Set problem 1:
Turn the lines of the records from the one containing "genus: Tricholoma" up to and including the one containing "scientific name: Peltigera hymenina" into a numbered list, leaving out any blank lines.

Document extract:
--------------------------------

Save Money on Utilities
Here are 15 quick, cheap and easy ways to cut your electricity, heat and water use, while also cutting your expenses by hundreds of dollars:
1. Take a flyer on fluorescents
Compact fluorescent bulbs (CFLs) represent one of the brightest ideas for cooling your electric bill. (Not every CFL produces a warm, candlelight glow. To achieve that effect, look for one with a Kelvin temperature of 2,600 to 3,000.)
Don’t let the price of CFLs—as much as $7 each—turn you off. The lights not only last ten times longer than incandescents, but also save up to $60 in electricity per lightbulb over their lifetime.
2. Vanquish the vampires
Appliances that include a clock or operate by a remote, as well as chargers, are sucking electricity even when you’re not using them. Of the total energy used to run home electronics, 40 percent is consumed when the appliances are turned off. The obvious way to pull the plug on so-called energy vampires is to do just that—pull the plug.
Or buy a device to do it for you, such as a Smart Power Strip, which will stop drawing electricity when the gadgets are off, and pay for itself within a few months.
3. Insulate your water heater
Is your coffee mug more insulated than your water heater? The newest electric water heaters have plenty of insulation. But if you have one built before 2004, wrap it in an insulating jacket such as a Thermwell blanket. You’ll save 10 percent—about $30—annually on your water-heating bill so the jacket will pay for itself in less than a year.
4. Service the furnace
Have your furnace tuned every two years, and you’ll save about 10 percent on your heating bills.
5. Turn down the heat
For every degree you lower your home’s temperature during the heating season, subtract 5 percent from your bill, according to the Alliance to Save Energy.
An Energy Star programmable thermostat can save more than twice its price within a year and will adjust the temperature automatically for you when you’re away or asleep.
6. Set the washer to cold
Use cold water to wash your clothes and save 50 percent of the energy you would otherwise use for hot water. Set your dryer on the moisture sensor, not the timer, and cut energy use by 15 percent.
7. Stop drafts
As your father would say, don’t heat or cool the great outdoors. Put weatherstrip around the frames of your front and back doors and save about $30 per year in energy costs.

--------------------------------

Given data:
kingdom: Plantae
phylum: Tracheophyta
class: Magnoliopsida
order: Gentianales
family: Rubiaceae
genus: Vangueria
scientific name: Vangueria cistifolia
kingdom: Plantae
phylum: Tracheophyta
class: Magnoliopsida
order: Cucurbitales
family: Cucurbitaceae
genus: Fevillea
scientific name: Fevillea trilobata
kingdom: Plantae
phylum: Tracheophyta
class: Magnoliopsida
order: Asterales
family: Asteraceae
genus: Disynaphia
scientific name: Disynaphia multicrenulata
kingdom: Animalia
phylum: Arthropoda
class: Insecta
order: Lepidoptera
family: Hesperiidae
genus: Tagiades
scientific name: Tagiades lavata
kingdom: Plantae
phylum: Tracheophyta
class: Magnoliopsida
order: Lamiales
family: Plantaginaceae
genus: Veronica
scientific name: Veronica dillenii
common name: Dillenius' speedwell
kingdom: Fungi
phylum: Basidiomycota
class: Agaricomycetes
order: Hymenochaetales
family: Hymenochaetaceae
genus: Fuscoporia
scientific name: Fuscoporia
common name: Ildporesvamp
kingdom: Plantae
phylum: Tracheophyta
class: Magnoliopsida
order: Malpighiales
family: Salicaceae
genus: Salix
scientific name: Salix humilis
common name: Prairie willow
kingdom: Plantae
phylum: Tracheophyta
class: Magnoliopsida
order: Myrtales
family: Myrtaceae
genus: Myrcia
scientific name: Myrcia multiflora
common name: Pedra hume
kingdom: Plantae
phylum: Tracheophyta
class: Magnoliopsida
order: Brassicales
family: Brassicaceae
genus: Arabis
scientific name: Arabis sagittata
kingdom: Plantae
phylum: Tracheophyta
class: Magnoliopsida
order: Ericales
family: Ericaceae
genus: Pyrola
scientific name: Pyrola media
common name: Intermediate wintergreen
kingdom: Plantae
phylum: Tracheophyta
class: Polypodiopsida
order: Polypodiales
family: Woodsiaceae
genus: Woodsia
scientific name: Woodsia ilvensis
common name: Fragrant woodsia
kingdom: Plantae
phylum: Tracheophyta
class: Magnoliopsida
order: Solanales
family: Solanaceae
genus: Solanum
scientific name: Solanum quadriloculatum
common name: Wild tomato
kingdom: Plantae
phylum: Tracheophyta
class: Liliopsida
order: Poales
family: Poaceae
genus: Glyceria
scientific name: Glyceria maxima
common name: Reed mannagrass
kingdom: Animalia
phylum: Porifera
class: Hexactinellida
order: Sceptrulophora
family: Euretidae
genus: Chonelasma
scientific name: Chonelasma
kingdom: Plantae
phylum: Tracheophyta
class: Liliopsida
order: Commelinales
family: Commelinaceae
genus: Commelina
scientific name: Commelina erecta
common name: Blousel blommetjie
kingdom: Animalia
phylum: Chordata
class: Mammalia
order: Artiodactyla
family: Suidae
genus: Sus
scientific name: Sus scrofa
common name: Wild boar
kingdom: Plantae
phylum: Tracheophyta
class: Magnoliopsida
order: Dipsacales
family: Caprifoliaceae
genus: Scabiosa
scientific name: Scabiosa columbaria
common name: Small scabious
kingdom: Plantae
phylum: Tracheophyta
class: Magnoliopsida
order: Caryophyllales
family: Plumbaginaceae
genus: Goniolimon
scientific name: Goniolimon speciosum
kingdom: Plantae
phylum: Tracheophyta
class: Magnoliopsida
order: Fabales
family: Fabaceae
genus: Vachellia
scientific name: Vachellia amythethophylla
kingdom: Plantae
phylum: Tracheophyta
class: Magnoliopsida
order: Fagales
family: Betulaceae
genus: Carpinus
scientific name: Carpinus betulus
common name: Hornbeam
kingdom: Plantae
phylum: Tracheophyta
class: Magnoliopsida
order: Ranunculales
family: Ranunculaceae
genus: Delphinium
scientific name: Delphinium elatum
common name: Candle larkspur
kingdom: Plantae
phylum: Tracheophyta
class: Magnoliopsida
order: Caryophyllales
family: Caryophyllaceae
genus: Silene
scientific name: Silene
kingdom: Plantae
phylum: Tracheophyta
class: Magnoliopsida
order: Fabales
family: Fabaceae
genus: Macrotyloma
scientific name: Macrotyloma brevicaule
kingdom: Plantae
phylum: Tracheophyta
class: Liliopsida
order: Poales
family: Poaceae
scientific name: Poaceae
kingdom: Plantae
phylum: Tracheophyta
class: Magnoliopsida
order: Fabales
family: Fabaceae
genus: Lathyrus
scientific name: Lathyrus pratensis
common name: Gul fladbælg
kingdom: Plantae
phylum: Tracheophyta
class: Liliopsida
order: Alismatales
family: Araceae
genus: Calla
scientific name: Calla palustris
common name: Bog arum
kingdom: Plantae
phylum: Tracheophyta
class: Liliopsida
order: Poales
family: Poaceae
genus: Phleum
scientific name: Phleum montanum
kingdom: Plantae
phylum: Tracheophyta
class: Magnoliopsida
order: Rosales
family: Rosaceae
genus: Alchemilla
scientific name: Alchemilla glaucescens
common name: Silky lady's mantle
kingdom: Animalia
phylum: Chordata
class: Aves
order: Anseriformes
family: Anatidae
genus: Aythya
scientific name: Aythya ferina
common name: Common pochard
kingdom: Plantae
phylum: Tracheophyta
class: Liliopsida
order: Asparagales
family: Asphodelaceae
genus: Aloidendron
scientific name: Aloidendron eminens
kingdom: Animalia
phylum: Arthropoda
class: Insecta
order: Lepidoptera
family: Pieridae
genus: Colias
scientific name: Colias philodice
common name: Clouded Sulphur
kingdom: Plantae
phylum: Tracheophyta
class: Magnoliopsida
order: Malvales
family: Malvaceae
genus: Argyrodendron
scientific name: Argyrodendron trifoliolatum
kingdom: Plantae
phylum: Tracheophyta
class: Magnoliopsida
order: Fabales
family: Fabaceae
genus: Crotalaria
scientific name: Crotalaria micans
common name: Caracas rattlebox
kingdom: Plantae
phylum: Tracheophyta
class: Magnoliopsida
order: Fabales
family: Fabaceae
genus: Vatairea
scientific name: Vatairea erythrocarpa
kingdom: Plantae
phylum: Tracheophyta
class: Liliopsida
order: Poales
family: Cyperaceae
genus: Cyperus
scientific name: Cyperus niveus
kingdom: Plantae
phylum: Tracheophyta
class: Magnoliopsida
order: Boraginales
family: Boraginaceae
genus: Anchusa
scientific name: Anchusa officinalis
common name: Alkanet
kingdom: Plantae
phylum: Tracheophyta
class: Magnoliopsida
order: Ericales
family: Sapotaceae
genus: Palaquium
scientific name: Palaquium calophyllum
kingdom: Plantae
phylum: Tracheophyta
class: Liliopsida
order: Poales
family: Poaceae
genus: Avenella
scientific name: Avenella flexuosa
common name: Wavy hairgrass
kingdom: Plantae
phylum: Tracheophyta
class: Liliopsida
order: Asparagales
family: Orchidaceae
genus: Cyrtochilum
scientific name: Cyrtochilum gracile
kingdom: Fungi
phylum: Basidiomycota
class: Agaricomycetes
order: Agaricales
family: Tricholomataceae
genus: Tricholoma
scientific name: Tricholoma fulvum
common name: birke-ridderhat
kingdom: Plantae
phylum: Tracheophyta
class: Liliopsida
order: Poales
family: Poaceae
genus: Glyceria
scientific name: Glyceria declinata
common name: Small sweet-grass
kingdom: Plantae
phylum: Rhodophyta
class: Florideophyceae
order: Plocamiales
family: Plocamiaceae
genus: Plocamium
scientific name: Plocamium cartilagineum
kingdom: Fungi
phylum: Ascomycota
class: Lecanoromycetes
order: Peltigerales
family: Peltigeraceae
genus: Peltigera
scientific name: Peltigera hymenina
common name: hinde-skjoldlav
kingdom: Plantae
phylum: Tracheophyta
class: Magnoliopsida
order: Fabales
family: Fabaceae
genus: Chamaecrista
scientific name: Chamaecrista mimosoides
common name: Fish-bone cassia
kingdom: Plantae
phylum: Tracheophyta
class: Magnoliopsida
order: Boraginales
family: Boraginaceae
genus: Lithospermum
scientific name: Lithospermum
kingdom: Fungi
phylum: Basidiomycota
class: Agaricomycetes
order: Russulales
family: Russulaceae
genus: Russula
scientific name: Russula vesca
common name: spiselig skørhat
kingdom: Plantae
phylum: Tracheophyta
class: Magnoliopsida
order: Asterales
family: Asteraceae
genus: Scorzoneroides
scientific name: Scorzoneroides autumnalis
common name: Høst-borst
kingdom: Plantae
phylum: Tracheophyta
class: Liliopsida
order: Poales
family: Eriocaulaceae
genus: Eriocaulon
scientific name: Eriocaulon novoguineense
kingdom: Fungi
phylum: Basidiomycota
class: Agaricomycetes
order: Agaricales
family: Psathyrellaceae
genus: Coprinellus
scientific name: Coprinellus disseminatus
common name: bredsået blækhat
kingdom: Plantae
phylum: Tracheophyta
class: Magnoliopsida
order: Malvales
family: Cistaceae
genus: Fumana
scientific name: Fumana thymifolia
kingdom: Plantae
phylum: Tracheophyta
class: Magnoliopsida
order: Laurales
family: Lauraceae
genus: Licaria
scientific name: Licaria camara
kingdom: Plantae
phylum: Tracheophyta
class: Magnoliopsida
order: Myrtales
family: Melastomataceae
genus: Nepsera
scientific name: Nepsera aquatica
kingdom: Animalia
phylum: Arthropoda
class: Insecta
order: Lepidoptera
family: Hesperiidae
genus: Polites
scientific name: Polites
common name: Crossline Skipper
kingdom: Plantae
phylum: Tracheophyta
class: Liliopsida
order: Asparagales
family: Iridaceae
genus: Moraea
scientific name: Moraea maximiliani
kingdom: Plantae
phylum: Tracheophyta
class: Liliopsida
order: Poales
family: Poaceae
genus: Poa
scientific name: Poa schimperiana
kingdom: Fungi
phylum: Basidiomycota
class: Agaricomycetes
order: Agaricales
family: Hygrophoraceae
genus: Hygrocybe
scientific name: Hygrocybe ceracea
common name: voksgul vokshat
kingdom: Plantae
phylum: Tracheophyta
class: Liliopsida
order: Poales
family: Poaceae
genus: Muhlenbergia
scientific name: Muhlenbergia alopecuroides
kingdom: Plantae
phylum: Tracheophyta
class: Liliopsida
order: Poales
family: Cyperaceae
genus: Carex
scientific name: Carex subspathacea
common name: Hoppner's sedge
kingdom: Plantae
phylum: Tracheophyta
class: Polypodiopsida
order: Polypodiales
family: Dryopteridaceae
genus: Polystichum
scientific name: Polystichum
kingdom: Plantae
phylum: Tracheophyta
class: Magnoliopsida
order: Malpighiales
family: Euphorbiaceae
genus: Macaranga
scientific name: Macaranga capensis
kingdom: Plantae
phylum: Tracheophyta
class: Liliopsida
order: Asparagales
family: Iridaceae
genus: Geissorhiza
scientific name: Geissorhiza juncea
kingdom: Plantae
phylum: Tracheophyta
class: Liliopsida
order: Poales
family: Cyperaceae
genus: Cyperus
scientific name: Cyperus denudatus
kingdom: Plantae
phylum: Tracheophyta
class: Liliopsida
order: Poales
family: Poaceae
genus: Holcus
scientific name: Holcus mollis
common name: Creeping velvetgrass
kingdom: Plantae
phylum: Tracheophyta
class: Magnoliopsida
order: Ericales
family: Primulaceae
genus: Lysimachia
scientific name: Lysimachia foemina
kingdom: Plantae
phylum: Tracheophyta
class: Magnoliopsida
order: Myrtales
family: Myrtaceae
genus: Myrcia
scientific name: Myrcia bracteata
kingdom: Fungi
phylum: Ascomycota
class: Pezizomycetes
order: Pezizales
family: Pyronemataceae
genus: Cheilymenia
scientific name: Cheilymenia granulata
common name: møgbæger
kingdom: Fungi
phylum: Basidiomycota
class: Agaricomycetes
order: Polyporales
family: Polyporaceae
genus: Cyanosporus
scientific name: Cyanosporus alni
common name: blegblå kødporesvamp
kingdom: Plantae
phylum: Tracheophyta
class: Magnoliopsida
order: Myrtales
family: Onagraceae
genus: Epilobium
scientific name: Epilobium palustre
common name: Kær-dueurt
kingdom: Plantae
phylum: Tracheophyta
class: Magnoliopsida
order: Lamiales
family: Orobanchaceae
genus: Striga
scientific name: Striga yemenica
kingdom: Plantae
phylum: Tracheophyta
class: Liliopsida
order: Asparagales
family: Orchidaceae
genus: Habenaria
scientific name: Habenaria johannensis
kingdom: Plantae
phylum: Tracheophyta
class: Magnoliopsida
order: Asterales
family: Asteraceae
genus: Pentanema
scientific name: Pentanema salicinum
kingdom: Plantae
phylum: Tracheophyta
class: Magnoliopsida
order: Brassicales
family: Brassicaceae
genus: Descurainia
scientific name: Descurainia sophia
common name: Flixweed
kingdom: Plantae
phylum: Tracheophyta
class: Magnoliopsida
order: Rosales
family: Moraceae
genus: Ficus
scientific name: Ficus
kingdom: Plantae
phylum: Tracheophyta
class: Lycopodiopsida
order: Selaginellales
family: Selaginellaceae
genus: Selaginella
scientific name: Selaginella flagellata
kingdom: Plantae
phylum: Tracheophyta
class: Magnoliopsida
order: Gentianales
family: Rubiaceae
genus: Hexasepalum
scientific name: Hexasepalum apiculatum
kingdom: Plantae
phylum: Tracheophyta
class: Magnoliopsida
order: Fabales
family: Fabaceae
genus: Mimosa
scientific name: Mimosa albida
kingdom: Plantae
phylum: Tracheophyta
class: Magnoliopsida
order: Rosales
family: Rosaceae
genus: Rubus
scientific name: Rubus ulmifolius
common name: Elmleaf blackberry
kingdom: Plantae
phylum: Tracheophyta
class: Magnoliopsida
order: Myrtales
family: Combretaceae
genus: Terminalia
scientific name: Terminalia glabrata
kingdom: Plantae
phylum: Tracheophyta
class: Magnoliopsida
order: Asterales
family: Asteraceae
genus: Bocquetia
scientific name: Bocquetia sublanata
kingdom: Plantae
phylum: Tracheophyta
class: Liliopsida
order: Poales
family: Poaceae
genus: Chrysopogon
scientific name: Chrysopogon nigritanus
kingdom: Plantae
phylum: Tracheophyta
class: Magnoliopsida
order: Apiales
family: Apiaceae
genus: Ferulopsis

--------------------------------

Set problem 2:
Rewrite the utilities article from "6. Set the washer" up to and including "in energy costs.", swapping "weatherstrip" for "foam tape".

Full output 1:
1. genus: Tricholoma
2. scientific name: Tricholoma fulvum
3. common name: birke-ridderhat
4. kingdom: Plantae
5. phylum: Tracheophyta
6. class: Liliopsida
7. order: Poales
8. family: Poaceae
9. genus: Glyceria
10. scientific name: Glyceria declinata
11. common name: Small sweet-grass
12. kingdom: Plantae
13. phylum: Rhodophyta
14. class: Florideophyceae
15. order: Plocamiales
16. family: Plocamiaceae
17. genus: Plocamium
18. scientific name: Plocamium cartilagineum
19. kingdom: Fungi
20. phylum: Ascomycota
21. class: Lecanoromycetes
22. order: Peltigerales
23. family: Peltigeraceae
24. genus: Peltigera
25. scientific name: Peltigera hymenina

Full output 2:
6. Set the washer to cold
Use cold water to wash your clothes and save 50 percent of the energy you would otherwise use for hot water. Set your dryer on the moisture sensor, not the timer, and cut energy use by 15 percent.
7. Stop drafts
As your father would say, don’t heat or cool the great outdoors. Put foam tape around the frames of your front and back doors and save about $30 per year in energy costs.